PROVIDED PASSAGE:
__________

One of the most interesting things around here is the hi-tech/low-tech scenery. For example, where else can you see cutting edge weather radar systems juxtaposed with oil rigs pump jacks?
Getting a bit closer to the blue radome reveals some unintentional comedic signage, probably meant to warn off the DOW (Doppler on Wheels) operators.
In case you are wondering, this is where I am, NOAA’s radar operations center in Norman:
The blue radome shown above is home to this:
National Weather Radar Testbed
NSSL’s National Weather Radar Testbed (NWRT) is the official facility where phased array technology will be tested and evaluated. PAR has the potential to provide revolutionary improvements in NWS tornado, severe storm, and flash flood warnings. The phased array radar is expected to eventually replace the current network of WSR-88D radars. Scientists at NSSL and across the nation will be able to remotely operate the phased array radar to collect data in support of their research. A new Radar Control Interface (RCI) is being developed to simplify radar control and data collection operations. Hardware and software design and development carried out at NSSL have made the NWRT a world-class research facility.
The SPY-1 Navy radar is being adapted for severe weather tracking. More here
Navy ships originally used AEGIS phased array radar (called SPY-1) technology to protect naval battle groups from missile threats. Researchers believe the same technology has great potential for increasing lead-time for tornado warnings.
In 2000, the U.S. Navy agreed to loan a phased array antenna to NSSL and provided the $10,000,000 in funding to help build the National Weather Radar Testbed (NWRT). The NWRT is a facility focused on developing faster and more accurate warning, analysis and forecast techniques for severe and hazardous weather using phased array and also upgraded WSR-88D radar technology. The National Weather Service provided the transmitter and the additional funding from NOAA, OU, Lockheed Martin, and OSRHE purchased the environmental processor. In addition, the FAA provided initial funding for research, program management and initial upgrades, and the NWS has donated equipment. The NWRT became operational in September 2003, the first data were collected in May, 2004, and data sets were collected during the 2005 storm season.
This is the kind of visual output coming from it, and it is rather stunning:
Click for a much larger image
Phased array radar’s rapid scanning ability gives it the potential to be a multi-mission, adaptively scanning radar, meaning it is used for weather, wind profiling, and aircraft tracking and can adaptively change its scans to look at the most important features.
Look for this sort of technology to be the “next big thing” in television weather reports, though it may be just a bit over the heads of the average Joe.

__________

QUESTIONS ON THE MATERIAL:
(a) From the radar testbed post, reproduce the part that opens with the words containing "The SPY-1 Navy" and closes with "for tornado warnings.".
(b) Answer these from the radar testbed post:
(i) What name did Navy ships use for the AEGIS phased array radar technology?
(ii) What network of radars is the phased array radar expected to eventually replace?
(iii) In what month and year did the NWRT become operational?
The entries come from a separate source.

__________

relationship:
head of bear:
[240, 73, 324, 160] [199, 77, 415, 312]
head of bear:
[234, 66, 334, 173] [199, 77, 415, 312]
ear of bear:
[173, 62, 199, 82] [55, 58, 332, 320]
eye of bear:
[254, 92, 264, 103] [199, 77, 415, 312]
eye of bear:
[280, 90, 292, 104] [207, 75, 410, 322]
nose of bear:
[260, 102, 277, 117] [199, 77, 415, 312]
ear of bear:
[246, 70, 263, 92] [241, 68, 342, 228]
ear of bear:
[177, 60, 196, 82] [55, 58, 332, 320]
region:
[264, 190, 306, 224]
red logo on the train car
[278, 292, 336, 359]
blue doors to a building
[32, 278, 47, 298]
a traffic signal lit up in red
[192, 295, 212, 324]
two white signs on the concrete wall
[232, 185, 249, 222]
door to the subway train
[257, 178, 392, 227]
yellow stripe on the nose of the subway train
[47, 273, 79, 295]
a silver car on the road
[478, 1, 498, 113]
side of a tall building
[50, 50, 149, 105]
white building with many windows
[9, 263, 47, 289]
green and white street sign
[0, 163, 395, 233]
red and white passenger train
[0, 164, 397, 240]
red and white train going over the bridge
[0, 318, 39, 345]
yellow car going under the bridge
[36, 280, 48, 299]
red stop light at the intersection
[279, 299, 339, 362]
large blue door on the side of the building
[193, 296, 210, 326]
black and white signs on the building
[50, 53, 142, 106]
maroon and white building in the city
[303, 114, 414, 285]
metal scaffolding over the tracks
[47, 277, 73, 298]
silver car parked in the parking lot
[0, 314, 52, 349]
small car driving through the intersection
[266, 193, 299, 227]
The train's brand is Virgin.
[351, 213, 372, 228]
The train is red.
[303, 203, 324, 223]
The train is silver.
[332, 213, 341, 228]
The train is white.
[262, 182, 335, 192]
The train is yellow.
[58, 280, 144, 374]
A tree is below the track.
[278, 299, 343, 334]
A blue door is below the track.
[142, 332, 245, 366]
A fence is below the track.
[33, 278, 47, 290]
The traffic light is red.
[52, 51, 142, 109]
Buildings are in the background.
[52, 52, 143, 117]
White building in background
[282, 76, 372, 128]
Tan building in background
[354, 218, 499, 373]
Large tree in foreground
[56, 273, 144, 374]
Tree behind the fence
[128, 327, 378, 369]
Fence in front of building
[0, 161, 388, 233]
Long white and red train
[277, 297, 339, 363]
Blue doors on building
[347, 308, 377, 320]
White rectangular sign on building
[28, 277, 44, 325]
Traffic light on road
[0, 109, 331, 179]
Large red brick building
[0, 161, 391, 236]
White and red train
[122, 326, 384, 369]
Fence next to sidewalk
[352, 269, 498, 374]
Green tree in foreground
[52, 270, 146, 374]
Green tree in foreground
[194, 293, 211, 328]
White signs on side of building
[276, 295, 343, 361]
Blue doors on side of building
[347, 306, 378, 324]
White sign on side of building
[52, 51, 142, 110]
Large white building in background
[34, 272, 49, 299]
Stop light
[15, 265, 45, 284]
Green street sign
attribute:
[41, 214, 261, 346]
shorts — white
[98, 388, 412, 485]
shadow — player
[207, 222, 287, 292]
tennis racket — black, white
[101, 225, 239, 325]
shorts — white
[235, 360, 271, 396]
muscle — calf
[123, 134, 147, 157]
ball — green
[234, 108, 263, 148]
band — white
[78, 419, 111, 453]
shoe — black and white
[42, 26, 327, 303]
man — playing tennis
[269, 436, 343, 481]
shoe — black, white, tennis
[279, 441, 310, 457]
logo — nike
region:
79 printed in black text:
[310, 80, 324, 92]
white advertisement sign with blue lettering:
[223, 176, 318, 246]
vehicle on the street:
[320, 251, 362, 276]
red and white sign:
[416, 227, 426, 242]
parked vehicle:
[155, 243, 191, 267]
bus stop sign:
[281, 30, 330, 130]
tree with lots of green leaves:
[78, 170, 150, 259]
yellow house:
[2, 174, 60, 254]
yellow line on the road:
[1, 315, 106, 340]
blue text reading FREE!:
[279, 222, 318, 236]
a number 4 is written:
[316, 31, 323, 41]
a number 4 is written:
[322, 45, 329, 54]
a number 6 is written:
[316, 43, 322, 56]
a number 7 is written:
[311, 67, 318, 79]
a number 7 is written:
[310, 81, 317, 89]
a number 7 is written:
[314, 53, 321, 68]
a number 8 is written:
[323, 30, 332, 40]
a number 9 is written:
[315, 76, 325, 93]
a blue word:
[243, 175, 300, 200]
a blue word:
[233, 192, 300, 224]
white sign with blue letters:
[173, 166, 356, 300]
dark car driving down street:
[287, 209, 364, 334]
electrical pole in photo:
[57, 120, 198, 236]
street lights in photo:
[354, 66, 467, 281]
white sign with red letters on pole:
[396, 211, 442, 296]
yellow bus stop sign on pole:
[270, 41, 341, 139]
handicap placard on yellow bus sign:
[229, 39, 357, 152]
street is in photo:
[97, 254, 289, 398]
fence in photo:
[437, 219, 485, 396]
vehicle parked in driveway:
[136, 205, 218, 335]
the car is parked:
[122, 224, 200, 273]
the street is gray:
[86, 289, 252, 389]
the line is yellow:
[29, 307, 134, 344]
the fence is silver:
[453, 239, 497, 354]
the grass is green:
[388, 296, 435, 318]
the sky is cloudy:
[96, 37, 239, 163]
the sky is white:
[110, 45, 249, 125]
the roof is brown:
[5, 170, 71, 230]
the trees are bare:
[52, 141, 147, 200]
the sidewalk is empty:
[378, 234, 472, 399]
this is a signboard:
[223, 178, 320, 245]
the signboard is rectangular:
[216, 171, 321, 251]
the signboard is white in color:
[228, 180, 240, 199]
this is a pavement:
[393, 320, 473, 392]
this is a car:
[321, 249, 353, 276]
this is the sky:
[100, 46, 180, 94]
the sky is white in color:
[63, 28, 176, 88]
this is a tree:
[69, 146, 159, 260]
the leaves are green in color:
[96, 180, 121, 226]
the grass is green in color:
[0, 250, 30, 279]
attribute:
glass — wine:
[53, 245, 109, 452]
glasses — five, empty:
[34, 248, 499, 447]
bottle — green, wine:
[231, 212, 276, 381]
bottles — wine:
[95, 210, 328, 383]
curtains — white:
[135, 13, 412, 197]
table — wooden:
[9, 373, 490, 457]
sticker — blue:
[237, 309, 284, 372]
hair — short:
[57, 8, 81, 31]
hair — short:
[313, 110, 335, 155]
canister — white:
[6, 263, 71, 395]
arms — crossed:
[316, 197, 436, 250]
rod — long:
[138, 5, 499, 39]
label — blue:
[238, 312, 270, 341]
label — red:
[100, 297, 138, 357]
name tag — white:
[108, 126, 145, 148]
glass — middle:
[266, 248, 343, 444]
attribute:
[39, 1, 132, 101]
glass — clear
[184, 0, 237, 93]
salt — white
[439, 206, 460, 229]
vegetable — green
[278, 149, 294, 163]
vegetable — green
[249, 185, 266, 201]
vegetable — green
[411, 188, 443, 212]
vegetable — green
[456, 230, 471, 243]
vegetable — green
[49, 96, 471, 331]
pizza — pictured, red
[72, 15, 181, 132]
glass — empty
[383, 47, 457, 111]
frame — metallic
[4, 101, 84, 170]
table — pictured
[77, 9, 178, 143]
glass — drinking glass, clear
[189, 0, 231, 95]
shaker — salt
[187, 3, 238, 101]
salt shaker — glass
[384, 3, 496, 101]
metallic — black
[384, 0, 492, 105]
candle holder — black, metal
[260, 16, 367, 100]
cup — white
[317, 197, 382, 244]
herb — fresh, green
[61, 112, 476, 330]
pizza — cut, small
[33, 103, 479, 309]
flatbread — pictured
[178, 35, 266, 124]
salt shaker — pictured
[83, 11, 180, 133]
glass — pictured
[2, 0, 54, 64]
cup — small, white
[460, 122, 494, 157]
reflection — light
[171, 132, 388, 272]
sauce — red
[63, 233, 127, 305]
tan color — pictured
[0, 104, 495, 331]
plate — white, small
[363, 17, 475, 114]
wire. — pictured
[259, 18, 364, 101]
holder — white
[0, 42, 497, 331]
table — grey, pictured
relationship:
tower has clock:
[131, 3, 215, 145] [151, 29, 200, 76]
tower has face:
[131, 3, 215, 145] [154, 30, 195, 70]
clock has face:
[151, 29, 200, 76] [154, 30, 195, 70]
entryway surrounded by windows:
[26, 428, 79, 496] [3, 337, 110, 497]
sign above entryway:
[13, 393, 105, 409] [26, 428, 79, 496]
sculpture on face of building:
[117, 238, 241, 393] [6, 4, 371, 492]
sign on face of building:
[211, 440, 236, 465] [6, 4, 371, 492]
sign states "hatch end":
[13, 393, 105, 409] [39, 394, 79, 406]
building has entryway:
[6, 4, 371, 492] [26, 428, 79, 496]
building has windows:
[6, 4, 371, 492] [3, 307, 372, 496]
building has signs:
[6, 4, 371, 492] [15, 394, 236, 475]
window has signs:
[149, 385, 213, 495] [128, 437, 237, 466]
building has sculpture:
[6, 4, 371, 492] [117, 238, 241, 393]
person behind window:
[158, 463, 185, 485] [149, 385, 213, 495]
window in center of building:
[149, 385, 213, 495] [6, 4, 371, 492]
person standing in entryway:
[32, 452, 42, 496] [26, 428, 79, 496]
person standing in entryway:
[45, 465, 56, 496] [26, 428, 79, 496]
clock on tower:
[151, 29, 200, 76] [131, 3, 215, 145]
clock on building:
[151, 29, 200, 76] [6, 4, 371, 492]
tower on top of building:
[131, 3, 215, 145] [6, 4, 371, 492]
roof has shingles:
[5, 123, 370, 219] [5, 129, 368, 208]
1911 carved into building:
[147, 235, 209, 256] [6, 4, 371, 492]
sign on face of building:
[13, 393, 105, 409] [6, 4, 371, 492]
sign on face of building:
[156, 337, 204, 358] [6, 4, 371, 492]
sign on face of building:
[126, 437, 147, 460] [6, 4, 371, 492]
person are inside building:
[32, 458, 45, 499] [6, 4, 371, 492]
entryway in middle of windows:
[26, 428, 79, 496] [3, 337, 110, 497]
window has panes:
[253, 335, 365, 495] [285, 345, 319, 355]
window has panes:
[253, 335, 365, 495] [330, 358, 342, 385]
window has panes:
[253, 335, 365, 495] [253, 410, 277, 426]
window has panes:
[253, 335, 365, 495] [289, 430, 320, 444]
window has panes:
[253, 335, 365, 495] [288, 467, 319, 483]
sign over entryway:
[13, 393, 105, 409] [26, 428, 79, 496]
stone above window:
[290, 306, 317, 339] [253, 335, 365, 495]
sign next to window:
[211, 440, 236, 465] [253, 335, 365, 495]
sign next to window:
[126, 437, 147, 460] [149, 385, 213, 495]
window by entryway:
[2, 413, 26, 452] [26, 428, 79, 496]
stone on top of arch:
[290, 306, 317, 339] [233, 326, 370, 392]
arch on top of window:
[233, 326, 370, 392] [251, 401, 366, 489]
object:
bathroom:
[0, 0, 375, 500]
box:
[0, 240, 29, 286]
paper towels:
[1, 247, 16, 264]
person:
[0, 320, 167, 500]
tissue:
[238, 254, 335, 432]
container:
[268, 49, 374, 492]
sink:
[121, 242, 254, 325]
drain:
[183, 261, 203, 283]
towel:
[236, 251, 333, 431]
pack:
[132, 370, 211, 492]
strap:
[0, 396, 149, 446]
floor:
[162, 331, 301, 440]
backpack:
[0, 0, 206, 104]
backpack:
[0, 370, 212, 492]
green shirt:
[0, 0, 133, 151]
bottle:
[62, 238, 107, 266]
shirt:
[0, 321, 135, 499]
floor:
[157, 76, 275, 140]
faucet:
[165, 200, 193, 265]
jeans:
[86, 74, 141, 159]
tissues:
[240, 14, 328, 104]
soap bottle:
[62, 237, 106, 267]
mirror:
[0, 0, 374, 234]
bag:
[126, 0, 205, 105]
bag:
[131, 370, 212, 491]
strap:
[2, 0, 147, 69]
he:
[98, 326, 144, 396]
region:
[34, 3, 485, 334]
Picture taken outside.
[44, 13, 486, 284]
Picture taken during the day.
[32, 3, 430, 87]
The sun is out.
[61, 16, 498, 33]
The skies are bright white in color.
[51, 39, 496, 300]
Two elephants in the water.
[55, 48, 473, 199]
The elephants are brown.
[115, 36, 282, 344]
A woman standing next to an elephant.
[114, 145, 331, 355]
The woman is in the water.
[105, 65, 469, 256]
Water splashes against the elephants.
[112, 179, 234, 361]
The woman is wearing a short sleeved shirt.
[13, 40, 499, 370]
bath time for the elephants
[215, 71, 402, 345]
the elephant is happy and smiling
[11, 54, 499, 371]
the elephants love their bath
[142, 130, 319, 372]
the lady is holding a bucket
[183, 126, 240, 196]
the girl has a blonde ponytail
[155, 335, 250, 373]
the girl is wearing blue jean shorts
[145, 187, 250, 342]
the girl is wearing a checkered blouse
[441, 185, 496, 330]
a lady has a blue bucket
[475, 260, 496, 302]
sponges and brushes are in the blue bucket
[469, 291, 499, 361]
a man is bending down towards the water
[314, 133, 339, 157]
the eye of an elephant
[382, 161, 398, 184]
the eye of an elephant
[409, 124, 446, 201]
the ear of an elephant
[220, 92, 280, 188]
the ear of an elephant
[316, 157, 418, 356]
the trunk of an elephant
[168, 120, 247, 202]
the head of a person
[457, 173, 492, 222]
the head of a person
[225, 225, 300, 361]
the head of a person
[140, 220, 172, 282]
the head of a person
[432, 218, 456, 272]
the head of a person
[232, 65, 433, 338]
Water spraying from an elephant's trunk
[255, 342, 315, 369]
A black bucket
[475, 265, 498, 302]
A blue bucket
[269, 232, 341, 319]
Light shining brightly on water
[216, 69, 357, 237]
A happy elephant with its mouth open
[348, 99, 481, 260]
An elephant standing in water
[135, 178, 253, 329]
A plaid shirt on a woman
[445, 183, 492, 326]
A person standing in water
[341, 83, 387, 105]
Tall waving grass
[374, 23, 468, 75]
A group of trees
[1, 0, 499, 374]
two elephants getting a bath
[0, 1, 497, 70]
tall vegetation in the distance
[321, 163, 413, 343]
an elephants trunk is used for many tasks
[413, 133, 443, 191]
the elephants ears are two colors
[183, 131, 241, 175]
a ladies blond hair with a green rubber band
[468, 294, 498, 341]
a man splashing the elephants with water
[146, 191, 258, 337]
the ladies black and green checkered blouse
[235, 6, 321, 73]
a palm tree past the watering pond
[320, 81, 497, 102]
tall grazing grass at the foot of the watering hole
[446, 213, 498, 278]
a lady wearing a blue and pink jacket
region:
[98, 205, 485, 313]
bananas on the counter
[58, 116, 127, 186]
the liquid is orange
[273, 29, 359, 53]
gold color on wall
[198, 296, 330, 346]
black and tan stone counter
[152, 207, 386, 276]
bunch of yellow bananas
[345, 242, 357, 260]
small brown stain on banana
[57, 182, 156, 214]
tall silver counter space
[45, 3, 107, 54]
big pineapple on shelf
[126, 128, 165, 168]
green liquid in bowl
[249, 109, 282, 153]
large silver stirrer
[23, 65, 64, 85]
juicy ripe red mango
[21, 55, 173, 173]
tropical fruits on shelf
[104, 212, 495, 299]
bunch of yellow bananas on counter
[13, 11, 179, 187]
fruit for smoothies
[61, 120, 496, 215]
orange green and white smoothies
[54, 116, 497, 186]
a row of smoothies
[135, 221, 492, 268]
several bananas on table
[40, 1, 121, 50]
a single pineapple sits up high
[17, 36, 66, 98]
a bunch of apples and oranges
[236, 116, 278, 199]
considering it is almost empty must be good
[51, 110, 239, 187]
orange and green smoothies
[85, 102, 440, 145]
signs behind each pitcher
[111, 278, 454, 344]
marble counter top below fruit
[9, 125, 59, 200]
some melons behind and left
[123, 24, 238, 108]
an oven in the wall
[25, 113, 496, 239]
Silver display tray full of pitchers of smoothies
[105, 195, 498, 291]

__________

EXERCISE RESULTS:
(a)
The SPY-1 Navy radar is being adapted for severe weather tracking. More here
Navy ships originally used AEGIS phased array radar (called SPY-1) technology to protect naval battle groups from missile threats. Researchers believe the same technology has great potential for increasing lead-time for tornado warnings.

(b)
(i) SPY-1
(ii) The current network of WSR-88D radars
(iii) September 2003